Question #1fad2

1 Answer
Jun 5, 2015

For a reaction to be feasible the total entropy change of the system and surroundings must be positive.

#N_(2(g))+2O_(2(g))rarr2NO_(2(g))#

To work out the entropy change in the system we need to find the total entropy of the products and subtract this from the total entropy of the reactants.

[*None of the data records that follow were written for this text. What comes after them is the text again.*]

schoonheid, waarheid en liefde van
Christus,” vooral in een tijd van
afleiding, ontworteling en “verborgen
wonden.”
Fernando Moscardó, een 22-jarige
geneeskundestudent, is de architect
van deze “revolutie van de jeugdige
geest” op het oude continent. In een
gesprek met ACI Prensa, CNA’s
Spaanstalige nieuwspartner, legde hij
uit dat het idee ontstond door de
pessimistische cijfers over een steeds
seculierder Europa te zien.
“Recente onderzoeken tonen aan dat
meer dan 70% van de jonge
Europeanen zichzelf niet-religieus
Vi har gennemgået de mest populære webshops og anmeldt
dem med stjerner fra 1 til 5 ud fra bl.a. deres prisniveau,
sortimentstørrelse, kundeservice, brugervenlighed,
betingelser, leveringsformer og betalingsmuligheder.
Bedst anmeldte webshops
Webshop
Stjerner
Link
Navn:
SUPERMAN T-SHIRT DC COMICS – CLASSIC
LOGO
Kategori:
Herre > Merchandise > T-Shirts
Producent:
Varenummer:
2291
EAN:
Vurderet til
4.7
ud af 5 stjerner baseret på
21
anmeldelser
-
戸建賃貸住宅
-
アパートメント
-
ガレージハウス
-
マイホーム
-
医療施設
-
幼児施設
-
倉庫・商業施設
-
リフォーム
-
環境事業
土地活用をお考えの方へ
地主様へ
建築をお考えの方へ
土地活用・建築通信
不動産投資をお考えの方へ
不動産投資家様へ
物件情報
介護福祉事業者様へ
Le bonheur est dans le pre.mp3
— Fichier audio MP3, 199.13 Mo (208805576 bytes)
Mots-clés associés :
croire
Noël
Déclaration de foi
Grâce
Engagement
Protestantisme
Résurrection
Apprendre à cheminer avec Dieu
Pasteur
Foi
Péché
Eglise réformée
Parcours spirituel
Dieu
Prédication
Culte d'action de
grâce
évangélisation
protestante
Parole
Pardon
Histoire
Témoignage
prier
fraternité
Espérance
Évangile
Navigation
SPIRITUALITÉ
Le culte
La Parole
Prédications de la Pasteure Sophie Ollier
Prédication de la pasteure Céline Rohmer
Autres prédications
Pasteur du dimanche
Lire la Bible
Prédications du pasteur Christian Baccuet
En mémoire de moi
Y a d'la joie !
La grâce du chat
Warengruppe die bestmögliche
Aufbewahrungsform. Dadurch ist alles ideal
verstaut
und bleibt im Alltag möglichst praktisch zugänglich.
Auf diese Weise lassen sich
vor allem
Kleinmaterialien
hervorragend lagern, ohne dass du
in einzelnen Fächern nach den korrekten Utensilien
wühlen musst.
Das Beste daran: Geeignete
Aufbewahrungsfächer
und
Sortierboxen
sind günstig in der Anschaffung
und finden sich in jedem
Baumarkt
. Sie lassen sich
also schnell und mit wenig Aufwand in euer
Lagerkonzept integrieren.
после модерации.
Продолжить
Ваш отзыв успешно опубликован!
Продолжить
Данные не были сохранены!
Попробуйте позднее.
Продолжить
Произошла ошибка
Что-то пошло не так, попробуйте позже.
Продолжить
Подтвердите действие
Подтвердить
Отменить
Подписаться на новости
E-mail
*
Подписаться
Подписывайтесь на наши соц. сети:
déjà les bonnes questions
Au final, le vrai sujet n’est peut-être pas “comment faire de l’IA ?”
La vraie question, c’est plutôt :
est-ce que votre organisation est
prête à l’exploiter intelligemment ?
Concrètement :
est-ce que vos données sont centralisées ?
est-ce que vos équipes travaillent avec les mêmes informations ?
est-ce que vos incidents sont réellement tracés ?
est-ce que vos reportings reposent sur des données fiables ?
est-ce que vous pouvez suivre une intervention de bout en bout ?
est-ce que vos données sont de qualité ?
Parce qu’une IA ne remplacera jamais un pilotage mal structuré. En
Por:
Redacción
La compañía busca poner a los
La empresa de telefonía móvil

#DeltaS_(sys)=Sigma["entropy products"]-Sigma["entropy reactants"]#

You can get these data from standard tables:

#S^(0)(N_2)=191.5"J/K/mol"#

#S^(0)(O_2)=205.3"J/K/mol"#

#S^(0)(NO_2)=240.4"J/K/mol"#

#DeltaS_(sys)=(2xx240.4)-[191.5+(2xx205.3)]#

#DeltaS_(sys)=480.8-[602.1]#

#DeltaS_(sys)=-121.3"J/K/mol"#

Now we need to work out the entropy change in the surroundings which would result if this reaction were to happen.

This is given by:

#DeltaS_(surr)=-(DeltaH)/(T)#

#DeltaS_(surr)=-(66.4xx10^(3))/(298)=-222.8"J/K/mol"#

Now we need to add these two together:

#DeltaS_("total")=DeltaS_(sys)+DeltaS_(surr)#

#DeltaS_("total")=-121.3+(-222.8)#

#DeltaS_("total")=-344.1"J/K/mol"#

The negative value of #DeltaS_("total")# tells us that the reaction cannot be spontaneous at this temperature.